PUBLISHED: 10:00 21 October 2010




FLYING balls from a village cricket club are causing chaos for residents in North Somerset.

Smashed roof tiles and windows, damaged cars and a near miss with a child are just a few examples of disruption caused by the soaring red balls from Banwell and Churchill Cricket Club.

Residents, victims, members of the Churchill Parish Council leisure committee, the cricket club and bosses from English Rural Housing Assocation (ERHA) met on Monday night to discuss the issue.

Members felt the 10m netting surrounding the pitch, which is based at the recreation ground in Churchill, needed to be heightened to stop any more incidents involving the homes owned by ERHA in Turnpike Close.

Chair of the council, Jackie Bush, said: “It only takes one ball to hit a child and it’s the person that hit that ball that would feel bad.”

Members said they were disappointed that North Somerset Council had ‘refused’ to attend the meeting as they had many questions over planning permission for a higher net.

Treasurer of the cricket club, Dave Eckett, said: “A 10m net was never going to be a solution so if it can be heightened then we are open to that idea.

“But even so the risk of a ball going over will never completely be eliminated. Our players’ first concern is children.

“We are flexible and willing to talk and will be happy with whatever arrangement is decided as best.”

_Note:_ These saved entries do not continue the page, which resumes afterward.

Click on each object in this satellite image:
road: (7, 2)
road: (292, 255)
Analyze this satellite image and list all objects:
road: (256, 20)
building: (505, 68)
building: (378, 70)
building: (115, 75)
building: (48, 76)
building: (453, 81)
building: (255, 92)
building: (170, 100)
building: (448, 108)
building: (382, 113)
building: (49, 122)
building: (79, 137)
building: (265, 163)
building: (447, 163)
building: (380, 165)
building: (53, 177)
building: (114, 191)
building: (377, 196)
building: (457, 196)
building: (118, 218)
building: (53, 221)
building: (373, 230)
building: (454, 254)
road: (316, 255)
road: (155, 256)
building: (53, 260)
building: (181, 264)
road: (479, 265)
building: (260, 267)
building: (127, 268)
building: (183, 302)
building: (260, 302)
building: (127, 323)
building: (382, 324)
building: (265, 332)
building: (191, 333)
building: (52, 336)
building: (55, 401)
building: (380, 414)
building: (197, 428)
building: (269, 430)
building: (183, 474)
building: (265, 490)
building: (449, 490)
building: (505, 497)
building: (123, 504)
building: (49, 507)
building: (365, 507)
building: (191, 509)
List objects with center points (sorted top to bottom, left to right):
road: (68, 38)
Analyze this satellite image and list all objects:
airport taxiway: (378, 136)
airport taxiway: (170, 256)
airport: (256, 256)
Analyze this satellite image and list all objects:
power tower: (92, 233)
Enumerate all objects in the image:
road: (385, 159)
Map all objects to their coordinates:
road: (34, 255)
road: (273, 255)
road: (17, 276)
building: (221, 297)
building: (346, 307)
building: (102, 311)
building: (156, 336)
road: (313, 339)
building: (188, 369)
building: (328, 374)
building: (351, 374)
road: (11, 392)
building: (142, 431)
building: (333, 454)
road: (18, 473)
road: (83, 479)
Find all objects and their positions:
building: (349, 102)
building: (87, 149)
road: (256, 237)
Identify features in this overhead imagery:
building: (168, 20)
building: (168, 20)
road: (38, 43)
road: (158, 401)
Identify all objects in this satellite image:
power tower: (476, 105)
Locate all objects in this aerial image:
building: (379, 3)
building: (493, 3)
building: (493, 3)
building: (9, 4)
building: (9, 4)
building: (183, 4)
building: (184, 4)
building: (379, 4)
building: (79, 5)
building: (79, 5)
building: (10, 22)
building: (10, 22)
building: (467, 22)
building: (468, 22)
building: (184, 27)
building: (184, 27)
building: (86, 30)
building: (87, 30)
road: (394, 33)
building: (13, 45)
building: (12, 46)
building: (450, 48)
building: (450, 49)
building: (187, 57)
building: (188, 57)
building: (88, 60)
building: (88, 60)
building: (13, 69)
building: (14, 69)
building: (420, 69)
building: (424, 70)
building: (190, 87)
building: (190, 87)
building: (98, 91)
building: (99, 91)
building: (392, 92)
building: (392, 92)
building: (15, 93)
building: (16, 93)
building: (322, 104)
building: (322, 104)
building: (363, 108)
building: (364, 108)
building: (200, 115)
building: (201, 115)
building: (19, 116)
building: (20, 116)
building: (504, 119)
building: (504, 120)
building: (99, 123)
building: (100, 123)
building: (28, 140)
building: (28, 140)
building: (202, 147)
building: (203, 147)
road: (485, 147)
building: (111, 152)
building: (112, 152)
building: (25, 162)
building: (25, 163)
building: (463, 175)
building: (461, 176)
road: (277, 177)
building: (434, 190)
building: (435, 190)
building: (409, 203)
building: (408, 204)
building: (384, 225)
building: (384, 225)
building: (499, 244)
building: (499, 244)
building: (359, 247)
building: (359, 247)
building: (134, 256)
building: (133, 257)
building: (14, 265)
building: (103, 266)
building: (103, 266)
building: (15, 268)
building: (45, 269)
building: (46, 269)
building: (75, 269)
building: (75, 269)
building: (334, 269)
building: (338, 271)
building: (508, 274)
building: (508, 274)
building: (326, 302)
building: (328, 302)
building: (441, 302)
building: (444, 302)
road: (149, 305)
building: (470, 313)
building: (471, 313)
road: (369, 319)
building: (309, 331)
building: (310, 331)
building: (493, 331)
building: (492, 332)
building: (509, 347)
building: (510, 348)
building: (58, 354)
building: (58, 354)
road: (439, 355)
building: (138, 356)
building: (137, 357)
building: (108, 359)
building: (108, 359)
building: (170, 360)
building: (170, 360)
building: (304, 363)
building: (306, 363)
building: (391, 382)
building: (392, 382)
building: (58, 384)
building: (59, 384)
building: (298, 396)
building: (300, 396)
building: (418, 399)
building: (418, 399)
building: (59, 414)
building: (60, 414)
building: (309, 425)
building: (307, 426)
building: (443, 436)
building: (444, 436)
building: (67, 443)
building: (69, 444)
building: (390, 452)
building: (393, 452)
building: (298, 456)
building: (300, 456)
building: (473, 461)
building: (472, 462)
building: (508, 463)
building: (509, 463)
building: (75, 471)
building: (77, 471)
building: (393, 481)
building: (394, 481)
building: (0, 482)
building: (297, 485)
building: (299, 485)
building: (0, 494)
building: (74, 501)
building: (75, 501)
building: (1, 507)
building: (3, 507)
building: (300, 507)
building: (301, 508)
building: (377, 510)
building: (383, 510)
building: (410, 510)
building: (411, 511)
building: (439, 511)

Moving the wicket had proved unsuccessful but members suggested that residents could move their cars each time a game was played.

Turnpike Close resident Naftali Onchere, who had a window smashed by a ball, stressed that this would not always be practical.

The 47-year-old said: “My daughter would not be too happy if I kept moving her car if she was out and what if I am out when a game is on.”

It was decided the parish council would contact a local farmer whose land adjoins the cricket club, to see if they could shift the pitch further over onto his land. They may also submit another planning application for a higher net although they felt it was unlikely that this would be successful.

Louise Davidson, from ERHA, said: “We will be consulting with the residents of Turnpike Close shortly and will be seeking further expert advice on the situation to help in finding a way forward.”